In the era of 5G, and in full development of the internet of things, each step we take will generate information that can be used, once captured, ordered and enriched, to make a decision. To give an order of magnitude to this statement we can say that the projections to 2025 of the Data Age report indicate that the volume of annual data in the datasphere will be 175 Zettabytes and the number of interactions per person capable of generating data will be more than 4,900 a day.

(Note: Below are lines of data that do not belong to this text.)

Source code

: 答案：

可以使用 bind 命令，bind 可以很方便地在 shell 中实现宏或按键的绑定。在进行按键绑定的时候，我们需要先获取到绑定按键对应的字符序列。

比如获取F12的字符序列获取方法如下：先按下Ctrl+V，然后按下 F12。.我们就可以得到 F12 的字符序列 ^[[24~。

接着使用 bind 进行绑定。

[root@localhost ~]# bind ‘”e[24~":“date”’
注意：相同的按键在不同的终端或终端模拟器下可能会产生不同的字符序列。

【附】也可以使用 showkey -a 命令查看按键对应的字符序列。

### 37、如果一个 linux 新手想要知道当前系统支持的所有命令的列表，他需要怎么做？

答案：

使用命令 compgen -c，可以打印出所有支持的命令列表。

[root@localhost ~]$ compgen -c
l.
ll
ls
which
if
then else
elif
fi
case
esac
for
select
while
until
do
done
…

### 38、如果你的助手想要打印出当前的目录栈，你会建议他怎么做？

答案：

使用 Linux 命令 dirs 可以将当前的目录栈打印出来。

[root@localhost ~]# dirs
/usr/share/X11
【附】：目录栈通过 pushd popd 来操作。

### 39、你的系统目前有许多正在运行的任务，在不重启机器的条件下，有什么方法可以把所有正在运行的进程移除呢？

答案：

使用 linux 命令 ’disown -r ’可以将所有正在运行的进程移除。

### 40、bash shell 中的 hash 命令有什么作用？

Companies are going to have an increasingly valuable raw asset to which they can apply a polishing solution. That solution is analytics and intelligent visualization of information. In fact, you only have to look at what is happening in the market for acquisitions by the big technology players to have a clear look at where the next few times are headed. Google buys Looker, a firm specialized in data analysis, for 2,600 million dollars; days later Salesforce buys Tableau, one of the referent platforms in the same field for 15,700 million dollars, and Microsoft and Oracle sign an agreement to connect their clouds (in addition to Microsoft's declared bet for its Power BI solution, considered by Gartner as the leading platform in the market in analytics and visualization for Business Intelligence).

It seems that these large companies envision that the power to manage large amounts of data, analyze it, and deliver a visualization that helps decide is going to be essential to business leadership. From there we can reflect on what makes these functions so essential in the current context. Well, if the decisions that are being made today from any area of business should be:

  • In real time
  • Efficient
  • Integrated with the different areas / channels of the company
  • Action-oriented

Having the ability to analyze information in real time, identify which variables most influence sales, efficiency, quality, satisfaction, happiness, value for our customers and employees from a simple, pleasant and manageable dashboard increases the capabilities of any professional, department or company. In short, visualization helps to:

  • Place the customer at the center of the company's decisions and become consumer-centric.
  • Better understand what's going on in the organization.
  • Allows to measure and analyze impacts.
  • Allows to identify problems with agility.
  • Identify insights and business opportunities.
  • Allows you to create stories.
  • Foster Lean environments.
  • Scalability.
  • To have more connected organizations that escape from the silos.
  • Activate transparency in the organization and the consolidation of "truths" against hypotheses or inertias.
  • Feeding an agile leadership model.

In the era of data where everything is measurable, the visualization of data is the best vehicle to be able to have more capable organizations, that transfer their ideas better, are more fair, flee from false beliefs, dialogue with their customers and collaborate more easily challenging the rules of our increasingly volatile and unpredictable markets.